**DATA TO PROCESS**
———

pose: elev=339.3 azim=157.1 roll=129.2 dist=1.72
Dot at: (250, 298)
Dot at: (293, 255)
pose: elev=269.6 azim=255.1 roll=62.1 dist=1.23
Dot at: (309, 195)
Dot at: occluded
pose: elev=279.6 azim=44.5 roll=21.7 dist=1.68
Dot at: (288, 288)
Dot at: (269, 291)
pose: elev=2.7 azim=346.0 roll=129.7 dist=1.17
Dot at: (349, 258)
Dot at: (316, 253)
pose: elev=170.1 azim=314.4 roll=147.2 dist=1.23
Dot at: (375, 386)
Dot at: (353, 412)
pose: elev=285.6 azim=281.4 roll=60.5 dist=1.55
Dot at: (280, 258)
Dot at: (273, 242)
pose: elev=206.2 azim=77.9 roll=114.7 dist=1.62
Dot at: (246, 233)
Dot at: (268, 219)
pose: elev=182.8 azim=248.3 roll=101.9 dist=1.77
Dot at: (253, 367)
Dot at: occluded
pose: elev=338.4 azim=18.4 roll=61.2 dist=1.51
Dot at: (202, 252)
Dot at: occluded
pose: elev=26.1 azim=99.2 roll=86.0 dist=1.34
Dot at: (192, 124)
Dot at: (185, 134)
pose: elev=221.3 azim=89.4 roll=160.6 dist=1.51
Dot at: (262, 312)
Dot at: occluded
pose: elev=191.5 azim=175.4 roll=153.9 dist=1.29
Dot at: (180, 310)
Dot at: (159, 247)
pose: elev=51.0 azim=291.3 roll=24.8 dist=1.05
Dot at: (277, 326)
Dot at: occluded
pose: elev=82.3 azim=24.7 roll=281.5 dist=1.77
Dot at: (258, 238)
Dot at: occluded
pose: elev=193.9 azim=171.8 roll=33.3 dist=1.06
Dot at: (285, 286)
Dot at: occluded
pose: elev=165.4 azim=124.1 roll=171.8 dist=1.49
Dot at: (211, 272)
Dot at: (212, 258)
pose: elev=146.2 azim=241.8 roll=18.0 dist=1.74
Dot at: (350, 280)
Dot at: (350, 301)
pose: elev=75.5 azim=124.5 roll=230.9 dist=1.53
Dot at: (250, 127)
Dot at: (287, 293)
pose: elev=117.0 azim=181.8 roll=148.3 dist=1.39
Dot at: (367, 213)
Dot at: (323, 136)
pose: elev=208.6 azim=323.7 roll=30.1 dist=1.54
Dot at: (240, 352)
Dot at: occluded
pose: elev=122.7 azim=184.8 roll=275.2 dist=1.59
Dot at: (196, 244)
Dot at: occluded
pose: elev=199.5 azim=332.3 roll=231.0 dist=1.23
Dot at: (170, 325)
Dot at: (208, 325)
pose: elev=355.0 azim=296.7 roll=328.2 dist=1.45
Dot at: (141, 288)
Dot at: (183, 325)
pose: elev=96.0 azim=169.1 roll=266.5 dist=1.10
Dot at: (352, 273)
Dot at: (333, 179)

———

**GIVEN REQUEST**
Copy the rows above, changing every "pose" to "camera" and keeping all other text the same.

**ANSWER TO THIS PROBLEM**
camera: elev=339.3 azim=157.1 roll=129.2 dist=1.72
Dot at: (250, 298)
Dot at: (293, 255)
camera: elev=269.6 azim=255.1 roll=62.1 dist=1.23
Dot at: (309, 195)
Dot at: occluded
camera: elev=279.6 azim=44.5 roll=21.7 dist=1.68
Dot at: (288, 288)
Dot at: (269, 291)
camera: elev=2.7 azim=346.0 roll=129.7 dist=1.17
Dot at: (349, 258)
Dot at: (316, 253)
camera: elev=170.1 azim=314.4 roll=147.2 dist=1.23
Dot at: (375, 386)
Dot at: (353, 412)
camera: elev=285.6 azim=281.4 roll=60.5 dist=1.55
Dot at: (280, 258)
Dot at: (273, 242)
camera: elev=206.2 azim=77.9 roll=114.7 dist=1.62
Dot at: (246, 233)
Dot at: (268, 219)
camera: elev=182.8 azim=248.3 roll=101.9 dist=1.77
Dot at: (253, 367)
Dot at: occluded
camera: elev=338.4 azim=18.4 roll=61.2 dist=1.51
Dot at: (202, 252)
Dot at: occluded
camera: elev=26.1 azim=99.2 roll=86.0 dist=1.34
Dot at: (192, 124)
Dot at: (185, 134)
camera: elev=221.3 azim=89.4 roll=160.6 dist=1.51
Dot at: (262, 312)
Dot at: occluded
camera: elev=191.5 azim=175.4 roll=153.9 dist=1.29
Dot at: (180, 310)
Dot at: (159, 247)
camera: elev=51.0 azim=291.3 roll=24.8 dist=1.05
Dot at: (277, 326)
Dot at: occluded
camera: elev=82.3 azim=24.7 roll=281.5 dist=1.77
Dot at: (258, 238)
Dot at: occluded
camera: elev=193.9 azim=171.8 roll=33.3 dist=1.06
Dot at: (285, 286)
Dot at: occluded
camera: elev=165.4 azim=124.1 roll=171.8 dist=1.49
Dot at: (211, 272)
Dot at: (212, 258)
camera: elev=146.2 azim=241.8 roll=18.0 dist=1.74
Dot at: (350, 280)
Dot at: (350, 301)
camera: elev=75.5 azim=124.5 roll=230.9 dist=1.53
Dot at: (250, 127)
Dot at: (287, 293)
camera: elev=117.0 azim=181.8 roll=148.3 dist=1.39
Dot at: (367, 213)
Dot at: (323, 136)
camera: elev=208.6 azim=323.7 roll=30.1 dist=1.54
Dot at: (240, 352)
Dot at: occluded
camera: elev=122.7 azim=184.8 roll=275.2 dist=1.59
Dot at: (196, 244)
Dot at: occluded
camera: elev=199.5 azim=332.3 roll=231.0 dist=1.23
Dot at: (170, 325)
Dot at: (208, 325)
camera: elev=355.0 azim=296.7 roll=328.2 dist=1.45
Dot at: (141, 288)
Dot at: (183, 325)
camera: elev=96.0 azim=169.1 roll=266.5 dist=1.10
Dot at: (352, 273)
Dot at: (333, 179)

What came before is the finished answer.